That usually gives clients peace of mind, he says, “because it clarifies the meaning of the $6,000 per year we use as an initial estimate.”

Of course, financial advisors also want to plan for their clients’ all-in cost of healthcare. At one end of the spectrum, those one in four retirees in the 25th percentile who are covered by traditional Medicare (Parts A and B) and a prescription drug plan (Part D), including out-of-pocket expenses, will pay less than $2,700 per year for annual healthcare expenses, according to Banerjee’s research. At the other end of the spectrum, one in 10 retirees—those in the 90th percentile—will spend more than $7,800 annually on total healthcare costs, the median expense being $3,500.

The Mercer-Vanguard research has different estimates, but the results are similar. It shows that a low-risk, 65-year-old woman under original Medicare, in 2020, would have median costs of $3,100 pear year, a medium-risk woman would have median costs of $4,000, and a high-risk woman would have median costs of $6,700.

Wealth advisor Jason Branning advises clients to further reduce the variability of their out-of-pocket expenses by purchasing a Medicare Supplement Insurance plan, or Medigap, typically Plan F (for those who still qualify) or Plan G.

Medigap plans cost on average $150 to $200 per month according to Kaiser Family Foundation. They can help clients cover copayments, coinsurance and deductibles copayments, says Branning, who is with Branning Wealth Management in Ridgeland, Miss.

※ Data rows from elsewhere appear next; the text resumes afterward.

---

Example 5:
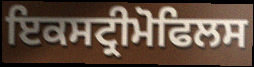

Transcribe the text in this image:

ਇਕਸਟ੍ਰੀਮੋਫਿਲਸ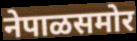
नेपाळसमोर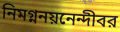
নিমগ্ননয়নেন্দীবরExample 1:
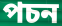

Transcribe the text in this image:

পচন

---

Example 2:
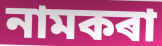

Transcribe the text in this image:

নামকৰা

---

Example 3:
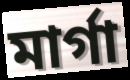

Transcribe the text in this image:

মাৰ্গা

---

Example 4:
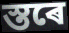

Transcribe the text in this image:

স্তৰে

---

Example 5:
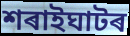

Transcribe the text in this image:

শৰাইঘাটৰ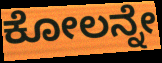
ಕೋಲನ್ನೇ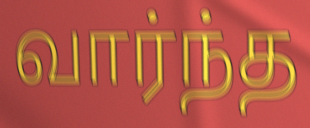
வார்ந்த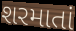
શરમાતાંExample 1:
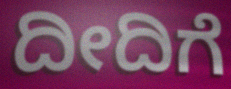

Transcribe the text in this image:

ದೀದಿಗೆ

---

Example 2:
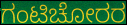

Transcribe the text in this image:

ಗಂಟಿಚೋರರ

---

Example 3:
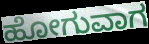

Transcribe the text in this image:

ಹೋಗುವಾಗ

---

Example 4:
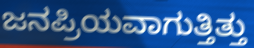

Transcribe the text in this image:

ಜನಪ್ರಿಯವಾಗುತ್ತಿತ್ತು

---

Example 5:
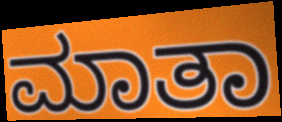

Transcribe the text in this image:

ಮಾತಾ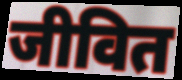
जीवितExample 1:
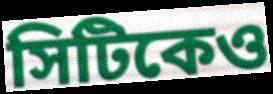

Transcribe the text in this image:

সিটিকেও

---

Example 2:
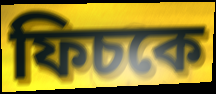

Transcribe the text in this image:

ফিচকে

“These Medigap plans cover a majority of the medical costs annually for retirees through their monthly premiums,” Branning says. “Our advice is to cover these mandatory costs—health insurance—by matching them to stable income.”

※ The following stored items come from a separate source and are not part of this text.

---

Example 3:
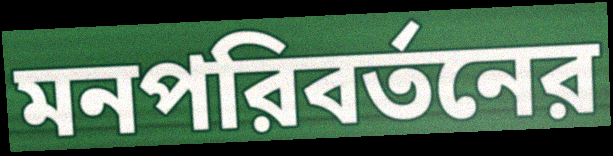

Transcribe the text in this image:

মনপরিবর্তনের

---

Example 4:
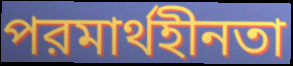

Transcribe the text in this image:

পরমার্থহীনতা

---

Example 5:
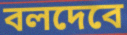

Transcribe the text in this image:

বলদেবে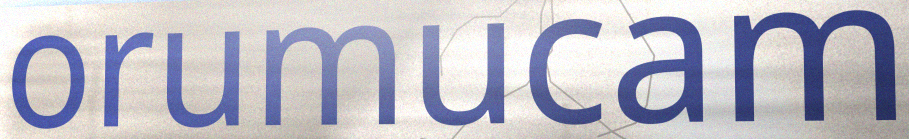
orumucamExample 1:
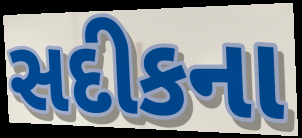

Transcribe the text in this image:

સદીકના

That stable income includes Social Security, pensions (if the clients are lucky enough to have one) and earned income (if they are still working). Branning also uses withdrawals from various taxable and retirement accounts, such as IRAs and health savings accounts (HSAs) when necessary, as well.

The Mercer-Vanguard model suggests that a typical 65-year-old woman who purchased a Medicare Supplement Plan G and a standard prescription drug plan would have annual healthcare expenses of $5,100 in 2020.

“For those who can afford it, purchasing a Medigap plan that covers most of what Medicare doesn’t pay can lead to a highly predictable healthcare budget and heavily limit out-of-pocket medical expenditures,” says Kuster. “But doing so comes at an expense. Compared to lower cost Medigap policies with potential higher out-of-pocket expenses, buying a more expensive plan also means experiencing higher premiums, even if you don’t use the plan often. It’s wise to weigh the benefits and disadvantages of other insurance options, such as a Medicare Advantage plan or any retiree medical benefits available.”

De Santis says the question about Medigap is specific to each individual. “But Medigap is a good option if someone thinks they may see a doctor frequently and are concerned about the deductibles and copays,” he says. “I think it’s a good option to evaluate with the specific client.”

To be sure, retirement healthcare costs can vary widely depending on the type of insurance a retiree chooses, and no type of coverage is “typical,” according to Banerjee.

The authors of the Mercer-Vanguard research share that opinion: “Coverages differ in cost and comprehensiveness, and retirees need to make trade-off decisions when selecting a plan,” they write. “Total costs under different Medicare coverages may vary based on health status. Some people may consider paying higher premiums to reduce the risk of extreme or less predictable out-of-pocket costs. Others, especially those who expect to remain healthy, may experience lower costs in most years by opting for a less-extensive supplemental policy or none at all. The trade-off is that they may experience years with much higher costs. Waiting until supplemental coverage is needed may not be advisable, as many carriers will not provide that option after an individual becomes sick—outside of the initial Medicare enrollment period—or will charge higher rates.”

Planning For Prescription Costs
The just-passed Inflation Reduction Act will also change how financial advisors plan their clients’ healthcare costs in retirement. The law caps out-of-pocket prescription drug costs at $2,000 annually per Medicare beneficiary starting in

2025. Original Medicare, combined with a strong Medigap and efficient Part D coverage, means less risk of unexpected out-of-pocket healthcare costs through retirement, says Kuster.